*** Block opens ***

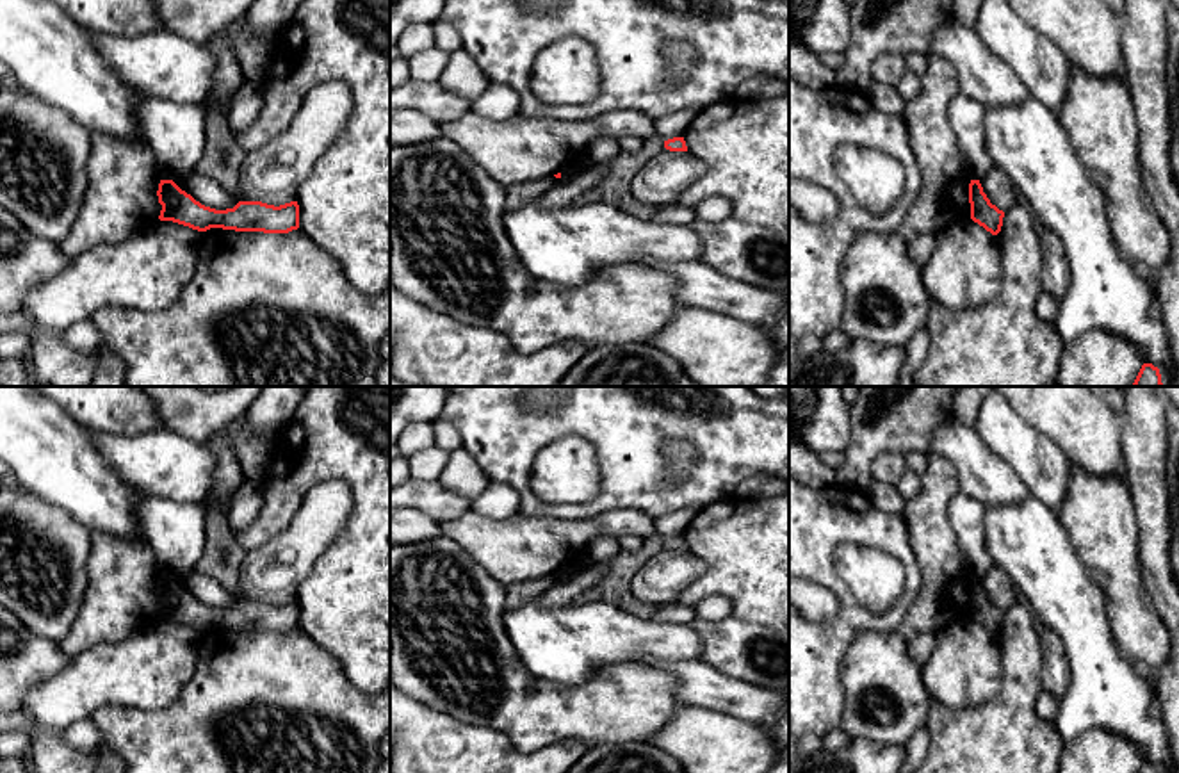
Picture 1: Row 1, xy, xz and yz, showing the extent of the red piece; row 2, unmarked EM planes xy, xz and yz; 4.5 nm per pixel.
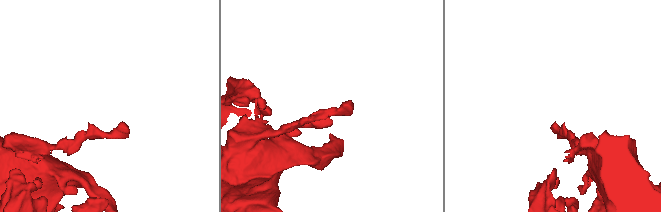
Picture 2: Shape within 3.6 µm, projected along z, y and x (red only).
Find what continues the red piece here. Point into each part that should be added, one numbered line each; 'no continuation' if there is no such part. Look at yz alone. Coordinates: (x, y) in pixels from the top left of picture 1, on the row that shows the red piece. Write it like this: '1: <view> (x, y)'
no continuation

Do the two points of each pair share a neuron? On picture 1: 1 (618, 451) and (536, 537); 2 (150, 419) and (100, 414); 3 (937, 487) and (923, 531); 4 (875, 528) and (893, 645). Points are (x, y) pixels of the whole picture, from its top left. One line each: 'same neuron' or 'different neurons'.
1: different neurons
2: same neuron
3: same neuron
4: different neurons

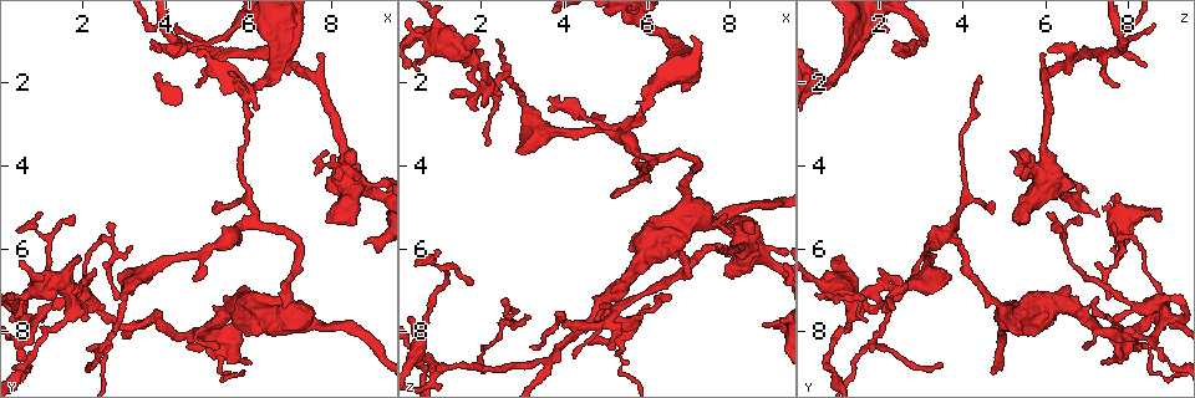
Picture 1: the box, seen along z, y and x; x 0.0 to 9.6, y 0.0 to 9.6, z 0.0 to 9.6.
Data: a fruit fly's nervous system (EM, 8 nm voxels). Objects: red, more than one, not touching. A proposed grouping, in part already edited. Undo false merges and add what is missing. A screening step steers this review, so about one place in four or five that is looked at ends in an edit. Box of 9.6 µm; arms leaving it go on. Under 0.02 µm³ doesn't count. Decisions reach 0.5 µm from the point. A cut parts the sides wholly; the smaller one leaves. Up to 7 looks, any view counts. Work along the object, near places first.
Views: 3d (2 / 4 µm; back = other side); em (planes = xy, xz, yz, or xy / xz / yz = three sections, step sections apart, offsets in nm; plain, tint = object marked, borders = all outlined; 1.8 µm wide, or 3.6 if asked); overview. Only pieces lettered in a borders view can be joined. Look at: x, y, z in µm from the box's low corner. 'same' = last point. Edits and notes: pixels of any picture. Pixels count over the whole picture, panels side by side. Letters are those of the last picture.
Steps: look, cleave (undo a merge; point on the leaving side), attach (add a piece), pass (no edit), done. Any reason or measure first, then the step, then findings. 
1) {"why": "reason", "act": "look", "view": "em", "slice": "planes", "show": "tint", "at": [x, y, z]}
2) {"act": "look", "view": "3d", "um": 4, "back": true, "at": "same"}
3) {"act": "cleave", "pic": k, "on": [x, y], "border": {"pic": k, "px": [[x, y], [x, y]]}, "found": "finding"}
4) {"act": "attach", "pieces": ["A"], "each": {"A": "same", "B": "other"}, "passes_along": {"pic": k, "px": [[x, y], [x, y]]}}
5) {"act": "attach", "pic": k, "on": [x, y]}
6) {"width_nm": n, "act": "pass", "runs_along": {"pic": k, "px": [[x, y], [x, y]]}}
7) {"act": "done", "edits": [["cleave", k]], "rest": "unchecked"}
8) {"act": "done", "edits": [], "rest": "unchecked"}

{"why": "sharp bend", "act": "look", "view": "3d", "um": 2, "at": [4.90, 8.05, 7.45]}

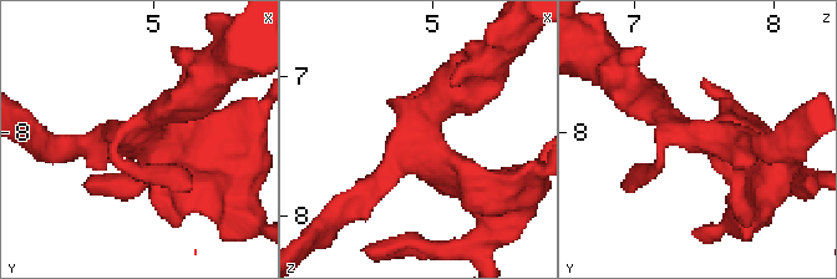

*** Block closes ***

**Activity:** Once the line containing "Picture 1: the" has been located, transcribe exactly and only every line from the first line of the entries through it, excluding pictures.

**Solution to the problem:**
Picture 1: Row 1, xy, xz and yz, showing the extent of the red piece; row 2, unmarked EM planes xy, xz and yz; 4.5 nm per pixel.
Picture 2: Shape within 3.6 µm, projected along z, y and x (red only).
Find what continues the red piece here. Point into each part that should be added, one numbered line each; 'no continuation' if there is no such part. Look at yz alone. Coordinates: (x, y) in pixels from the top left of picture 1, on the row that shows the red piece. Write it like this: '1: <view> (x, y)'
no continuation

Do the two points of each pair share a neuron? On picture 1: 1 (618, 451) and (536, 537); 2 (150, 419) and (100, 414); 3 (937, 487) and (923, 531); 4 (875, 528) and (893, 645). Points are (x, y) pixels of the whole picture, from its top left. One line each: 'same neuron' or 'different neurons'.
1: different neurons
2: same neuron
3: same neuron
4: different neurons

Picture 1: the box, seen along z, y and x; x 0.0 to 9.6, y 0.0 to 9.6, z 0.0 to 9.6.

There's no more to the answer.